Begin Passage to read

Saturday, March 22, 2008

Why I'm Betting Against Gold

Gold has been a savvy investor's dream since the markets’ tumble a few months ago. Not only has its priced soared, but it's a great hedge against inflation and the dive-bombing dollar. In fact, these last two reasons are probably the cause for the price increases. Many investors were (and still are) really concerned about inflation and the US dollar as the Fed furiously slashed interest rates. The increase in demand for hedges against these two risks, Gold being a classic and popular one, has driven prices through the roof. Gold Futures broke $1000 per troy oz about a week ago, from levels six months ago around $730. Futures a year ago were trading between $650 and $700. This is around a 50% increase this year.
So great, right? You see everywhere 'buy gold.' Gold has momentum. Gold still has huge upside. Gold will not only save you from inflation but you'll make a huge wad of cash on it too. Well, maybe. If the economy continues to collapse at the current rate, then yes. Gold should continue to rise, and would be a wise investment. However, I'm betting that the economy isn't going to do that. I'm betting that the market is bottoming out, and that soon the stock market will begin to recover. I'm not saying were not in a recession (I think we are) or that were out of the storm (were not) but I am saying that I think the price depressions in stocks are coming to a close. The Fed's opening of lending to Investment Banks does not only help, but shows they are willing to act in new ways to help Wall Street. I'm betting investor confidence will begin to recover, stocks will flourish, and Gold will TANK.
Tank? Yes. Tank. Look what happened last week. The market surged on the Fed's actions and Investment Bank's better than expected earnings reports, (The Dow Jones was up 410.23 or 3.43% to 12361.32) and Gold fell to $919.60, a drop of $78.60 or 7.87%. Yeahh. Gold’s volatility due to investor sentiment is unmatched right now, and this is because the increases in Gold's price is largely due to fears about the economy. This makes Gold scary. Gold's price is a bubble, and like all bubble's, it has got to burst. When it does, Gold will fall big, and fast. Last time Gold went crazy, in the early 1980's, Gold peaked around $1000. (This is like $2250 in real terms.) It fell in a matter of weeks to a fraction of that. I don't want to be long on Gold when that happens.

End Passage to read
Begin Raw records

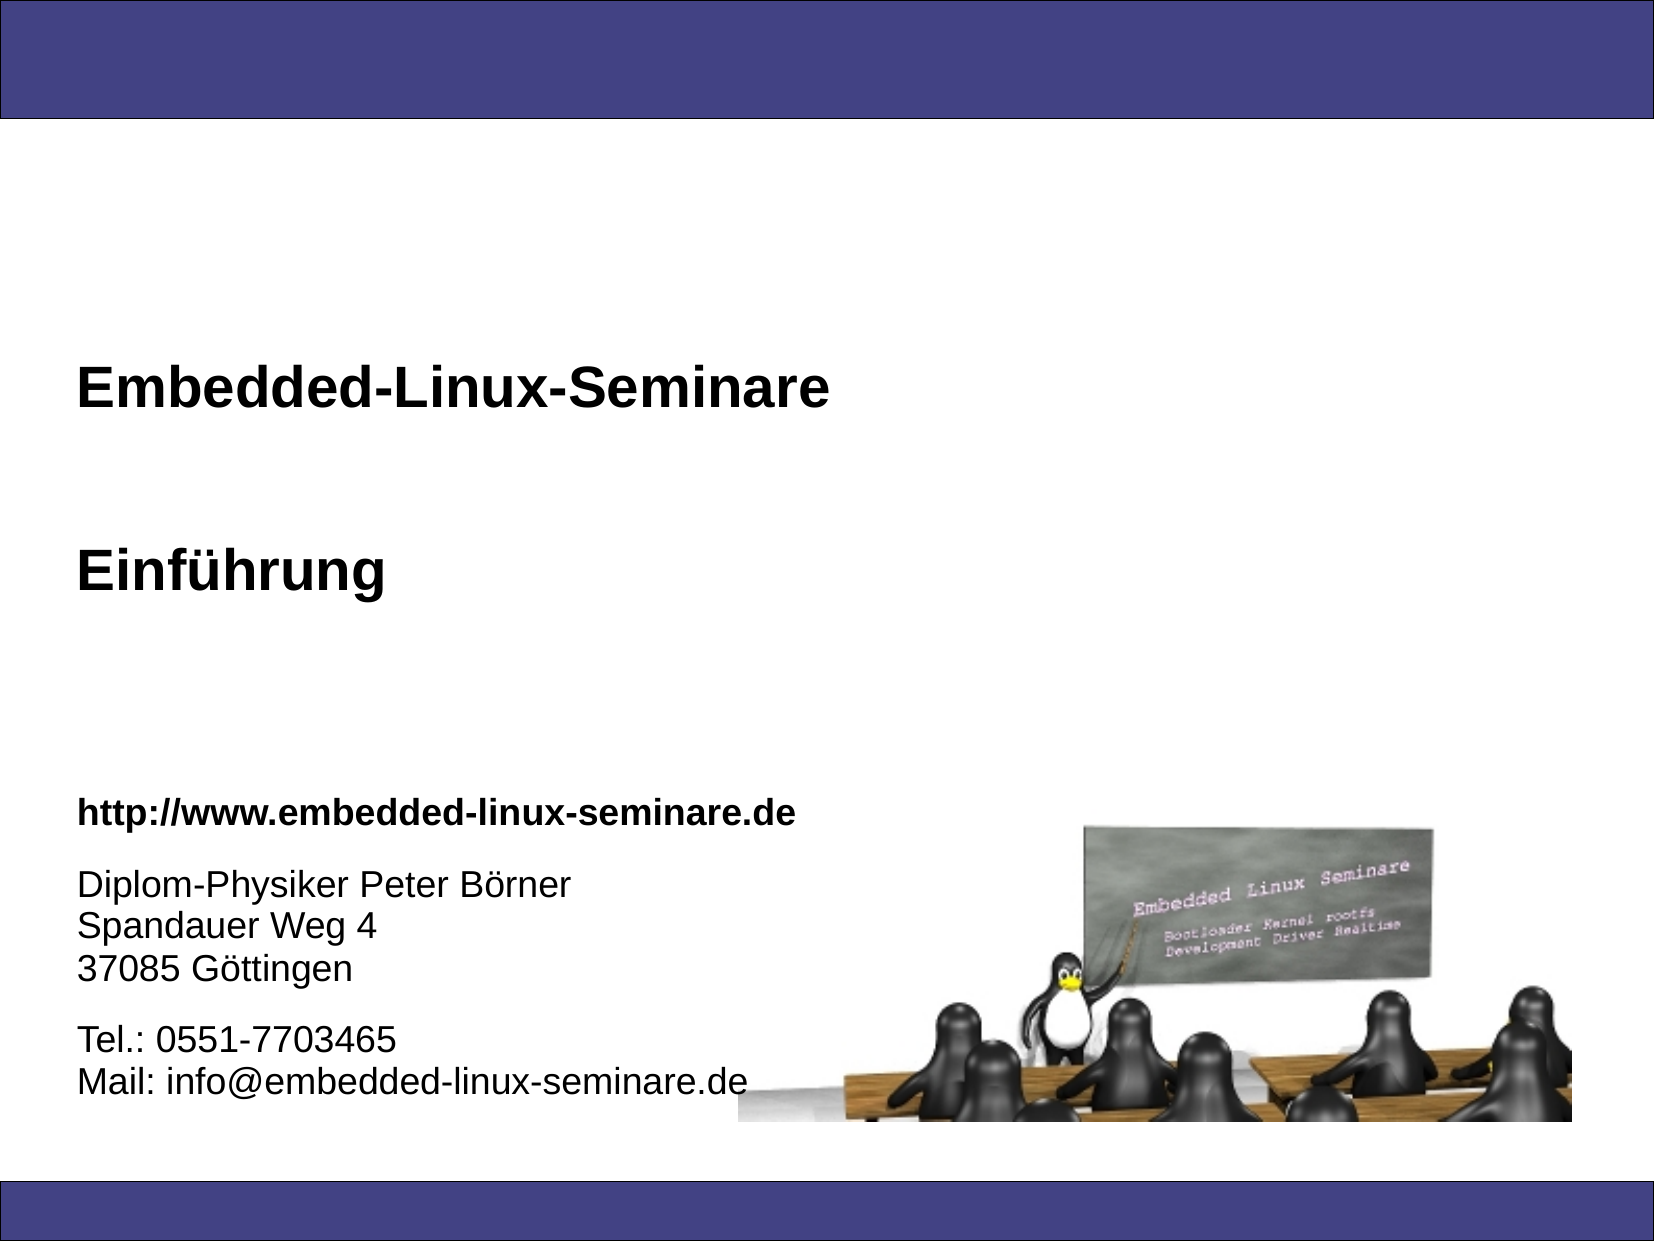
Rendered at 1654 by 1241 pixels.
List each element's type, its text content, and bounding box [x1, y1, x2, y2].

End Raw records
Begin Raw records

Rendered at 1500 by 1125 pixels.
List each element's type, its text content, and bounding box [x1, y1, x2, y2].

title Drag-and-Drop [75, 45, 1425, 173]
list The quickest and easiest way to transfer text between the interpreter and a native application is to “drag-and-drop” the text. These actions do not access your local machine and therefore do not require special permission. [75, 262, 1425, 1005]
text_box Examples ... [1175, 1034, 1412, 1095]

End Raw records

- **Aim of the exercise**
In the post on betting against gold, what price did gold fall to when the market surged last week?

- **Correct response**
$919.60